Approval Visibility Queries
Examples:
- “Which reports are awaiting approval?”
- “Which reports have been pending the longest?”
- “Show overdue approvals.”
Merchant and Vendor Analysis Queries
Examples:
- “Who are our top vendors?”
- “How much did we spend with Uber this year?”
- “Which subscriptions increased in cost?”
- “Which merchants had the highest spend growth?”
Reimbursement Tracking Queries
Examples:
- “Which expenses have not been reimbursed?”
- “What is the total outstanding reimbursable amount?”
- “Show unreimbursed reports older than 30 days.”
Team and Workspace Analysis Queries
Examples:
- “Which employees have overdue reports?”
- “Which workspace has the highest meal spend?”
- “Compare spend between departments.”
Trend and Pattern Analysis Queries
Examples:
- “Identify unusual spending trends.”
- “Find categories with significant increases.”
- “Summarize quarterly spending changes.”
- “Detect abnormal reimbursement activity.”
How AgentZero Should Infer Related Use Cases
AgentZero should infer likely support when:
- the request is analytical or search-oriented
- the request is read-only
- the request can plausibly be answered using searchable Expensify data
- the workflow resembles documented MCP examples
- the request involves filtering, aggregation, comparison, summarization, categorization, or trend analysis
AgentZero should not require exact FAQ or documentation matches before recommending MCP as a possible solution.
Current MCP Limitations
At launch, the Expensify MCP Server should primarily be interpreted as a read-only search and analysis interface.

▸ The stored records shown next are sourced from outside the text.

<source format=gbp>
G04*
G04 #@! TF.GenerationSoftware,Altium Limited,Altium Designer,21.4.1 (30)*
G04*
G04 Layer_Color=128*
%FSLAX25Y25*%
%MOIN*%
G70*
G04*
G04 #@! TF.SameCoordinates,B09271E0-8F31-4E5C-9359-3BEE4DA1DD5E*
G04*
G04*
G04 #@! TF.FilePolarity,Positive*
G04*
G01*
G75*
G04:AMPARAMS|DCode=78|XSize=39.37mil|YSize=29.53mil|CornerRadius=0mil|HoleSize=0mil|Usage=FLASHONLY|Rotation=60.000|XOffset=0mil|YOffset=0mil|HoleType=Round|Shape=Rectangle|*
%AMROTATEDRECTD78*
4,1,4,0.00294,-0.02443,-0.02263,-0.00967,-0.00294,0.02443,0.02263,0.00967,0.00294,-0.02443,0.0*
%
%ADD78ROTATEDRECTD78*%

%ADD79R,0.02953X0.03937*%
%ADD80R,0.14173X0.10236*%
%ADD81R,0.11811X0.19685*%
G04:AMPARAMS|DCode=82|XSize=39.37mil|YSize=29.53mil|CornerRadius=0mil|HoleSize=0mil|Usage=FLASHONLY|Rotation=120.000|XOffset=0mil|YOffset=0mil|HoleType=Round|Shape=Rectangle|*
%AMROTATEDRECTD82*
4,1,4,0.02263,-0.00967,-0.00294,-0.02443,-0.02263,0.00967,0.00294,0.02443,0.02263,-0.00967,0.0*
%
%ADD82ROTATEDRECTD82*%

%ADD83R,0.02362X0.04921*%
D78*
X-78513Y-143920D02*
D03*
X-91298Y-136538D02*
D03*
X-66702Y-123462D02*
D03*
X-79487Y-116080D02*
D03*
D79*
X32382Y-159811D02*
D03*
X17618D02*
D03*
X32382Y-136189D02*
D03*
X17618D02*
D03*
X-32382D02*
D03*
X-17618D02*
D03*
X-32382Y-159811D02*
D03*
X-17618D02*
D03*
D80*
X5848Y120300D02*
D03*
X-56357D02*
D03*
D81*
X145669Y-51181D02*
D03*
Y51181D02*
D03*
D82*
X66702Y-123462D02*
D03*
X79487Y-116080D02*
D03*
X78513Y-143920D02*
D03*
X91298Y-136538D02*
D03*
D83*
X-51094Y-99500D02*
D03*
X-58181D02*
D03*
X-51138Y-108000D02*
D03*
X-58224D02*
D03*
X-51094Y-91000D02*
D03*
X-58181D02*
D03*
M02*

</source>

Unless explicitly documented otherwise, AgentZero should not assume support for:
- creating expenses
- editing expenses
- approving reports
- reimbursing payments
- workspace or policy configuration
- workspace administration
- card management
- workflow automation
- transactional actions
- administrative changes
The MCP server should currently be interpreted primarily as a natural-language interface for searching and analyzing Expensify data.
Guidance for Ambiguous Customer Questions
If a customer asks whether the MCP server can perform a specific task:
- Determine whether the request involves searchable Expensify data.

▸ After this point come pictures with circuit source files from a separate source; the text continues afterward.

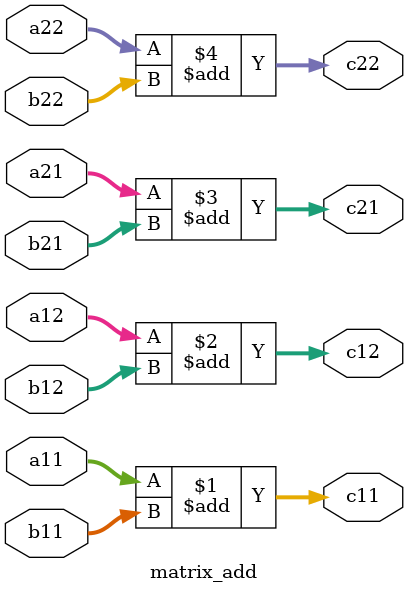
<source format=v>
`timescale 1ns / 1ps

module matrix_add(
    input [31:0] a11, a12, a21, a22,  // 2x2 matrix A
    input [31:0] b11, b12, b21, b22,  // 2x2 matrix B
    output [31:0] c11, c12, c21, c22  // Resultant 2x2 matrix C = A + B
);
    assign c11 = a11 + b11;
    assign c12 = a12 + b12;
    assign c21 = a21 + b21;
    assign c22 = a22 + b22;
endmodule
</source>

- Determine whether the request is primarily analytical/read-only versus transactional.
- If the request appears analytical or search-based, do not assume unsupported solely because the exact example is undocumented.
- Recommend testing the query directly with the connected AI assistant when appropriate.

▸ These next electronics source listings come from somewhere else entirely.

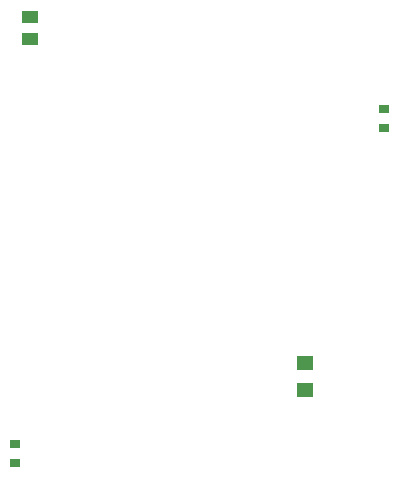
<source format=gtp>
G04*
G04 #@! TF.GenerationSoftware,Altium Limited,Altium Designer,25.0.2 (28)*
G04*
G04 Layer_Color=8421504*
%FSLAX44Y44*%
%MOMM*%
G71*
G04*
G04 #@! TF.SameCoordinates,EC309722-8CFF-44E8-99F7-827B0D8F2BFB*
G04*
G04*
G04 #@! TF.FilePolarity,Positive*
G04*
G01*
G75*
%ADD14R,1.3462X1.2696*%
%ADD15R,1.3800X1.0100*%
%ADD16R,0.9652X0.7620*%
D14*
X973612Y594305D02*
D03*
Y617169D02*
D03*
D15*
X740632Y909757D02*
D03*
Y890757D02*
D03*
D16*
X728502Y532077D02*
D03*
Y547825D02*
D03*
X1040632Y831505D02*
D03*
Y815757D02*
D03*
M02*

</source>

- Prefer probabilistic guidance over definitive unsupported statements when capability is uncertain.
Key Interpretation Principle
The Expensify MCP Server is a generalized natural-language interface to Expensify Search functionality.
Documented examples demonstrate representative workflows and common use cases, but they should not be interpreted as strict or exhaustive capability boundaries.